If a patch touches web_node.cc, then analyze gets as input:

{
  "files": ["web_node.cc"],
  "test_targets": ["wtf_unittests", "webkit_tests"],
  "additional_compile_targets": []
}

and should return as output:

{
  "status": "Found dependency",
  "compile_targets": ["blink_unittests"],
  "test_targets": ["webkit_tests"]
}

Note how webkit_tests was pruned in compile_targets but not in test_targets.

Example 2

Using the same patch as Example 1, assume we wish to run only wtf_unittests, but additionally build everything needed to test Blink (blink_tests):

We pass as input:

{
  "files": ["web_node.cc"],
  "test_targets": ["wtf_unittests"],
  "additional_compile_targets": ["blink_tests"]
}

And should get as output:

{
  "status": "Found dependency",
  "compile_targets": ["blink_unittests"],
  "test_targets": []
}

Here blink_tests was pruned in the output compile_targets, and test_targets was empty, since blink_tests was not listed in the input test_targets.

Example 3

Build everything, but do not run any tests.

Input:

{
  "files": ["web_node.cc"],
  "test_targets": [],
  "additional_compile_targets": ["all"]
}

Output:

{
  "status": "Found dependency",
  "compile_targets": ["blink_unittests", "content_shell"],
  "test_targets": []
}

Example 4

Same as Example 2, but a build file was modified instead of a source file.

Input:

{
  "files": ["BUILD.gn"],
  "test_targets": ["wtf_unittests"],
  "additional_compile_targets": ["blink_tests"]
}

Output:

{
  "status": "Found dependency (all)",
  "compile_targets": ["blink_unittests", "wtf_unittests"],
  "test_targets": ["wtf_unittests"]
}

test_targets was returned unchanged, compile_targets was pruned.

Random Requirements and Rationale

This section is collection of semi-organized notes on why MB is the way it is ...

in-tree or out-of-tree

The first issue is whether or not this should exist as a script in Chromium at all; an alternative would be to simply change the bot configurations to know which flags to pass.

That would certainly work, but experience over the past two years suggests a few things:

  • we should push as much logic as we can into the source repositories so that they can be versioned and changed atomically with changes to the product code; having to coordinate changes between src/ and build/ is at best annoying and can lead to weird errors.
  • the infra team would really like to move to providing product-independent services (i.e., not have to do one thing for Chromium, another for NaCl, a third for V8, etc.).
  • we found that during the SVN->GIT migration the ability to flip bot configurations between the two via changes to a file in chromium was very useful.

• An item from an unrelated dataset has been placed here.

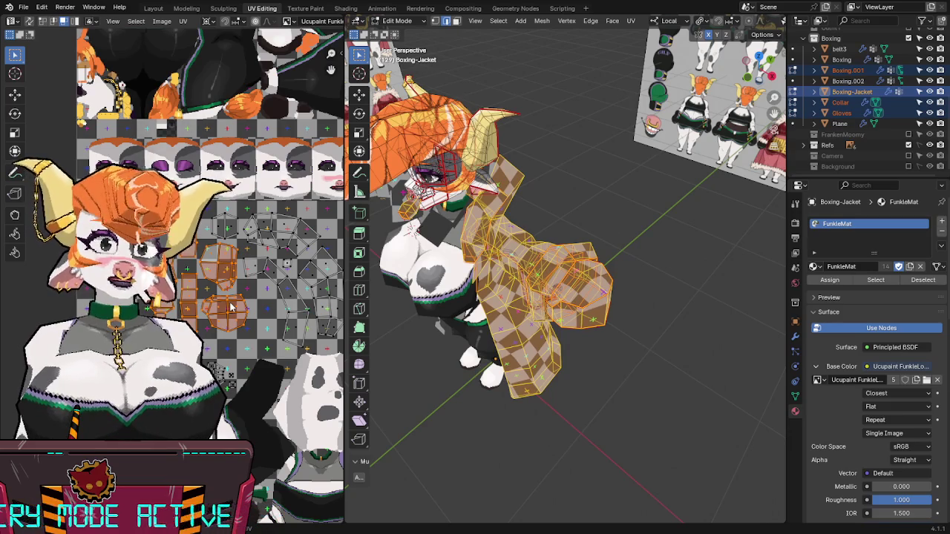
{"action": "key", "text": "g"}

All of this suggests that the interface between bots and Chromium should be a simple one, hiding as much of the chromium logic as possible.

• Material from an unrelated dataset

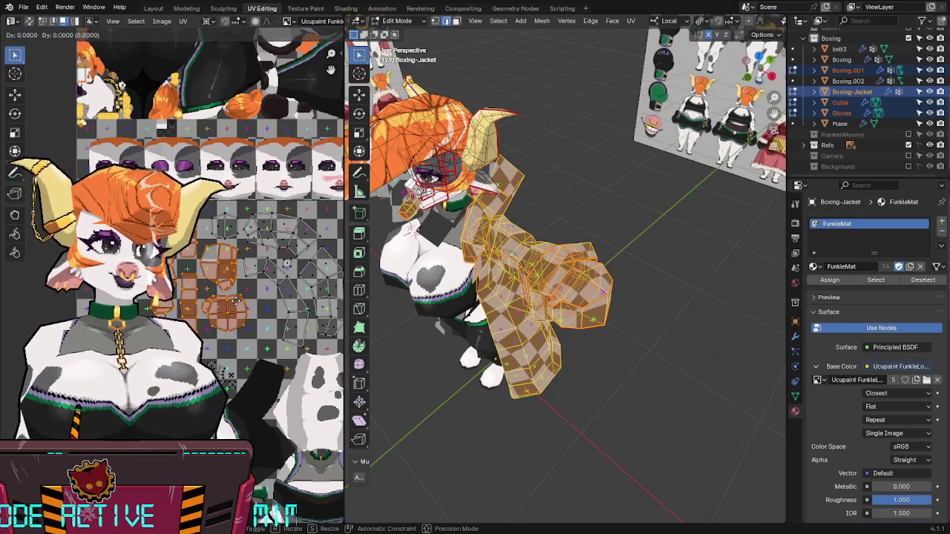
{"action": "left_click", "coordinate": [253, 311]}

Why not have MB be smarter about de-duping flags?

This just adds complexity to the MB implementation, and duplicates logic that GN already has to support anyway; in particular, it might require MB to know how to parse GN values. The belief is that if MB does not do this, it will lead to fewer surprises.

It will not be hard to change this if need be.

Config per flag set or config per (os/arch/flag set)?

Currently, mb_config.pyl does not specify the host_os, target_os, host_cpu, or target_cpu values for every config that Chromium runs on, it only specifies them for when the values need to be explicitly set on the command line.

Instead, we have one config per unique combination of flags only.

In other words, rather than having linux_rel_bot, win_rel_bot, and mac_rel_bot, we just have rel_bot.

This design allows us to determine easily all of the different sets of flags that we need to support, but not which flags are used on which host/target combinations.

It may be that we should really track the latter. Doing so is just a config file change, however.

Non-goals

  • MB is not intended to replace direct invocation of GN for complicated build scenarios (a.k.a. Chrome OS), where multiple flags need to be set to user-defined paths for specific toolchains (e.g., where Chrome OS needs to specify specific board types and compilers).

  • MB is not intended at this time to be something developers use frequently, or to add a lot of features to. We hope to be able to get rid of it eventually.

  • MB is not intended to replace the CR tool, and it is not really meant as a developer-facing tool.